EXCERPTED TEXT |
8. Learned counsel for the appellant/defendant no.1 argued
that the so called invoices Ex.PW1/2 to Ex.PW1/9 are not invoices but
simply entries in the bill book and therefore it could not be held that
the invoices are proved more so because these invoices as per the
argument of the appellant/defendant no.1 are not found in the
statement of account marked X-1 which is filed by the
respondent/plaintiff in the trial court. It is also argued on behalf of the
appellant/defendant no.1 that the respondent/plaintiff admitted that the
subject cheque was given earlier in the middle of the year 2005 as
security and not for encashment and which was dishonored as per the
respondent/plaintiff when the same was presented on account of non-
payment of outstanding dues.

WHAT YOU WILL DO |
Carry on the court passage about the disputed invoices and the security cheque from its final sentence. The rows that follow come from a separate source.

ENTRIES SUPPLIED |
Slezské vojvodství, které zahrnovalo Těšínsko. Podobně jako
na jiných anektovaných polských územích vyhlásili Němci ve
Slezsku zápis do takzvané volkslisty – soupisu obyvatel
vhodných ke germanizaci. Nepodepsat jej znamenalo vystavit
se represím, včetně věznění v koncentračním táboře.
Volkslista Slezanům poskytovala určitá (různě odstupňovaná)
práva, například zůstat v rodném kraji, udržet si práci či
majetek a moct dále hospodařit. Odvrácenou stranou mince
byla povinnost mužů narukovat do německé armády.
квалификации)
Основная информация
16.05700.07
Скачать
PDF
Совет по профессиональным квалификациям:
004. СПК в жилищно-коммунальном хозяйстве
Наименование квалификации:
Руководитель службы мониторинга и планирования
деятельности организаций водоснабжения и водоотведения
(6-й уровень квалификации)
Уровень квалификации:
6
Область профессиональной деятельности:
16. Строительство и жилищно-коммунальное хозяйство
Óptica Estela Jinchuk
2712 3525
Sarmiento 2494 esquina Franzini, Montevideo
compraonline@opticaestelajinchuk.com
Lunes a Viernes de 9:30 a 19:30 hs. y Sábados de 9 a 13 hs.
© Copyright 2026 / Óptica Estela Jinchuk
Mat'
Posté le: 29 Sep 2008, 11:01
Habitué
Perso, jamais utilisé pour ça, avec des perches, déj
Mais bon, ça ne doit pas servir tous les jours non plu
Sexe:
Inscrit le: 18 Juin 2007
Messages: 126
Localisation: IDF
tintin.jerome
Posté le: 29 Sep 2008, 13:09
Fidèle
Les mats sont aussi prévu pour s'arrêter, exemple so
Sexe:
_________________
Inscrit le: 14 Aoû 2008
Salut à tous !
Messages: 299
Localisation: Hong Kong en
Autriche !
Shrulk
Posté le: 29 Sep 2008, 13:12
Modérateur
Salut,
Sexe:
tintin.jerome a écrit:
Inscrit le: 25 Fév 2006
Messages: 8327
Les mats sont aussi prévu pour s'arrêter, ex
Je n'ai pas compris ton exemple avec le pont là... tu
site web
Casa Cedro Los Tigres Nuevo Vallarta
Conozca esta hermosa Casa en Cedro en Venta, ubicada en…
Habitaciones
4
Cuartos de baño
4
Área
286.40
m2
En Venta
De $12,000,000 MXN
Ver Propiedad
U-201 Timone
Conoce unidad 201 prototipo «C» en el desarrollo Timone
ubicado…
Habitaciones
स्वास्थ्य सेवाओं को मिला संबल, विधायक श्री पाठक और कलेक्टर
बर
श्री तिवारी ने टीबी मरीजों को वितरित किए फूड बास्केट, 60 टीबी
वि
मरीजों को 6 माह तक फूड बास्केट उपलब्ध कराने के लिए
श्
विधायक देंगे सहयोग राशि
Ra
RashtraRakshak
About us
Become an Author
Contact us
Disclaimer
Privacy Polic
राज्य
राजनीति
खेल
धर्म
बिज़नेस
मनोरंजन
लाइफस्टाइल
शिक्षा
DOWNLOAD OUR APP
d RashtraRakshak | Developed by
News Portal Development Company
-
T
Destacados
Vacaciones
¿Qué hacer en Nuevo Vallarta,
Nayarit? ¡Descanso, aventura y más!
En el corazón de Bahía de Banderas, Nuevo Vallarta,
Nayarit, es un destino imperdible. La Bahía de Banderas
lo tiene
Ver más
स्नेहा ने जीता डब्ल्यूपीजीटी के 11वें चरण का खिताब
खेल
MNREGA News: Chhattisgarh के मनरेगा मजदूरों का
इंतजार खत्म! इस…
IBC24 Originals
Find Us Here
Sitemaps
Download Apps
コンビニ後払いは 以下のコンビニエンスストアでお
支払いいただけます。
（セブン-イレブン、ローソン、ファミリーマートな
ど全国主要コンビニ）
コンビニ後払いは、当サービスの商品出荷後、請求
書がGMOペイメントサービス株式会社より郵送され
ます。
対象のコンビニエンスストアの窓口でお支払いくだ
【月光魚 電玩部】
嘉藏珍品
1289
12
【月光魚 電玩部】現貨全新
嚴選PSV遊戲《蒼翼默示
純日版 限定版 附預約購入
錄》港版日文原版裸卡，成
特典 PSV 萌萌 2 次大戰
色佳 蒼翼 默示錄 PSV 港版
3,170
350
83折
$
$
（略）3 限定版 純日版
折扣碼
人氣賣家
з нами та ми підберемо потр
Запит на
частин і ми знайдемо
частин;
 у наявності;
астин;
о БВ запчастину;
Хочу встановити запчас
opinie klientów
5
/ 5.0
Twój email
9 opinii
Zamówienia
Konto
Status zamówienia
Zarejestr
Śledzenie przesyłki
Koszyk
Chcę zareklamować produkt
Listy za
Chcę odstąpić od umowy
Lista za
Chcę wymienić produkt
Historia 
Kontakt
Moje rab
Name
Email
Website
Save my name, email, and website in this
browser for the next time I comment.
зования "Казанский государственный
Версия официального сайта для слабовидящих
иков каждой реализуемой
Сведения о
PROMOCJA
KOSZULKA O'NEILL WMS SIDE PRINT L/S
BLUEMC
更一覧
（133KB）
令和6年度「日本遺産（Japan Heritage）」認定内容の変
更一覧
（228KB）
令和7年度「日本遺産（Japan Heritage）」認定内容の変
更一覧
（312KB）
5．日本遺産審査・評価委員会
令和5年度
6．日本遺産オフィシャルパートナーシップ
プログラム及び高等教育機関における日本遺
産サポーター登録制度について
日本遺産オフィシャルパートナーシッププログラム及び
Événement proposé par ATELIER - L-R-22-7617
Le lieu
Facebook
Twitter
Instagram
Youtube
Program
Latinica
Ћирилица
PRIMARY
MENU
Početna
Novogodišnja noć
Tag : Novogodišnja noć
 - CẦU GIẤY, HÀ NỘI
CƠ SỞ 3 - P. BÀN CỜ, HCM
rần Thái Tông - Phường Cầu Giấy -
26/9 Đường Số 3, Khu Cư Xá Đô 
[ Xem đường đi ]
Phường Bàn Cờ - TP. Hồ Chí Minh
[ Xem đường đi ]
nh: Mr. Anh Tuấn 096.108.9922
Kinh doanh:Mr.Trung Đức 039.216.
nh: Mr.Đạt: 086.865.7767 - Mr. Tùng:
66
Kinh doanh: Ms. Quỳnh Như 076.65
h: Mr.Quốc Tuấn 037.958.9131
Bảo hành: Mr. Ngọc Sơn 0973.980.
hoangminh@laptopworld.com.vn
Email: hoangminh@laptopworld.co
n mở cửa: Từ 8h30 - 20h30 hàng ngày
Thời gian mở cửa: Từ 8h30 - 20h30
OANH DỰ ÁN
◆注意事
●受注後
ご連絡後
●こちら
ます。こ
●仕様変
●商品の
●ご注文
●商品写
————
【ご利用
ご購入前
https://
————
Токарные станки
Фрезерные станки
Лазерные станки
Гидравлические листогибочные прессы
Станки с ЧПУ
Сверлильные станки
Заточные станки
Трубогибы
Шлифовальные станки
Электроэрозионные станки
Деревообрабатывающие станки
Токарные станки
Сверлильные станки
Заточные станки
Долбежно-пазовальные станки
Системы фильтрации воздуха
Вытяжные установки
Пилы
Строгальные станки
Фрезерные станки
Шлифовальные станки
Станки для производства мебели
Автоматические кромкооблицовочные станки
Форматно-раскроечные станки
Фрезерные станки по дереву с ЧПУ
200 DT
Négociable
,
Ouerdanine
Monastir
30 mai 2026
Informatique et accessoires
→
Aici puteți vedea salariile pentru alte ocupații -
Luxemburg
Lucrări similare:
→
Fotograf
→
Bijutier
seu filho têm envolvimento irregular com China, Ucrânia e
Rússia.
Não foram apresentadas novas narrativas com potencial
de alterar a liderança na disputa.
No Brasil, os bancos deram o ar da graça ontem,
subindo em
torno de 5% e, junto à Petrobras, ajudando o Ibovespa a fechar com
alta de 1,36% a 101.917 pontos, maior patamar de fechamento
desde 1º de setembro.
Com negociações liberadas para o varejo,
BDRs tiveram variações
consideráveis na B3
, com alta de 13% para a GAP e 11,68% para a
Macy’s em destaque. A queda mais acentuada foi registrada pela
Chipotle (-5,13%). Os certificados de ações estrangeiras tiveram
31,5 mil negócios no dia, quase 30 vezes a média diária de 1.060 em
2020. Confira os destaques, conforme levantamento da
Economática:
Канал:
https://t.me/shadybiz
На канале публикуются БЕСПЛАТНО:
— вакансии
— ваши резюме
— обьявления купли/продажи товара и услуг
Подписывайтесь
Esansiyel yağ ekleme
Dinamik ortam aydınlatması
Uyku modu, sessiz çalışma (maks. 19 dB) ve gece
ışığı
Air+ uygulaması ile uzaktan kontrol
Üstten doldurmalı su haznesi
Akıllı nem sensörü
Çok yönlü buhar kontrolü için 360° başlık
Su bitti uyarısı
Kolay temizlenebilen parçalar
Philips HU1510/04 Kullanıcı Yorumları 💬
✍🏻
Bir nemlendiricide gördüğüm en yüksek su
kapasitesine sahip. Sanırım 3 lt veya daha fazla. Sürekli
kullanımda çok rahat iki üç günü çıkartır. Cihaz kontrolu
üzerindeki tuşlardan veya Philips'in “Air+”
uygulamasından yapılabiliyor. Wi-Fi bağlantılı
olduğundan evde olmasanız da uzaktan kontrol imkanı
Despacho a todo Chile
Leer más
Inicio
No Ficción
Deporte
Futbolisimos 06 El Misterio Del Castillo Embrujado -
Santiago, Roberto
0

RESULT OF THIS EXERCISE |
9.(i) I cannot agree with the arguments urged on behalf of the
appellant/defendant no.1 because invoices Ex.PW1/2 to Ex.PW1/9 are
in the nature of serialized details of invoices, however, these
documents Ex.PW1/2 to Ex.PW1/9 are definitely the copies of the bill
books maintained by the respondent/plaintiff and which is typical of
petrol pump business. Slips of payment with respect to petrol purchase
are issued but thereafter the bills are reflected in a bill book containing
the details of the invoices issued and therefore I do not find any
illegality in the conclusion of the trial court holding that Ex. PW1/2 to
Ex.PW1/9 are the unpaid invoices i.e serialized details of the unpaid
invoices.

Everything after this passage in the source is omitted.